Feed every 4 weeks during spring and summer with a balanced liquid houseplant fertiliser diluted to half strength. Reduce to occasional feeds in winter. Fittonia is sensitive to fertiliser salts, so weak, regular feeding is far safer than strong doses, which scorch the fine roots and leaf edges. Feed every 4 weeks during spring and summer with a balanced liquid houseplant fertiliser diluted to half strength. Reduce to occasional feeds in winter. Fittonia is sensitive to fertiliser salts, so weak, regular feeding is far safer than strong doses, which scorch the fine roots and leaf edges. Treat that as every 4 weeks between spring through early autumn (roughly March to September); ease off in autumn and stop entirely in the low light of winter.

What strength of feed for fittonia 'frankie'?

Half strength is the safe default for fittonia 'frankie' — houseplant feeds are formulated strong, and the diluted dose is gentler on the roots while still ample for foliage.

What does over-feeding fittonia 'frankie' look like?

Brown, crispy leaf tips and edges with no sign of underwatering.

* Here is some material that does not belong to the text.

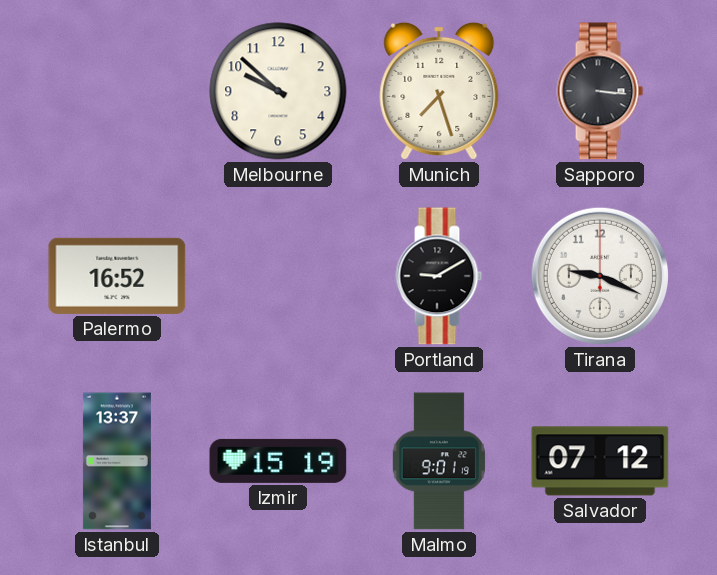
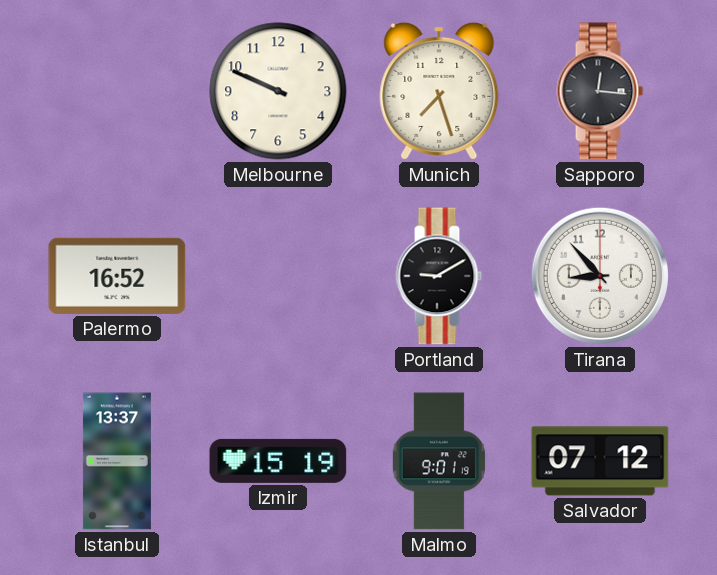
Melbourne: 9:52 -> 9:49
Sapporo: 3:16 -> 12:16
Tirana: 9:19 -> 8:53
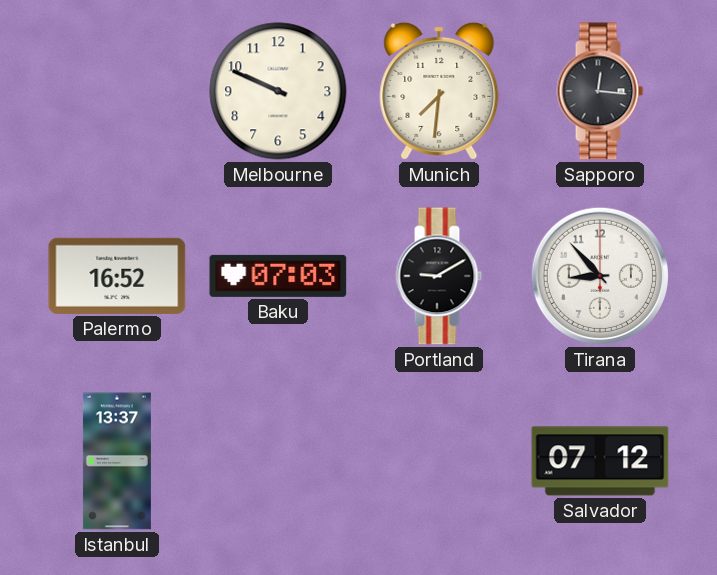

A white, crusty salt deposit on the soil surface or pot rim. Weak, pale, stretched new growth that flops. Lower leaves yellow and drop while the soil is correctly watered. Feeding fittonia 'frankie' year-round on a fixed schedule, including dark winter months, is the most common mistake — it cannot use the nutrients in low light and the surplus simply burns the roots and crusts the soil.

Should I flush the soil of fittonia 'frankie'?

Flush the pot of fittonia 'frankie' with plain water until it runs freely from the base every couple of months in the feeding season — it washes out the fertiliser salts that cause brown tips.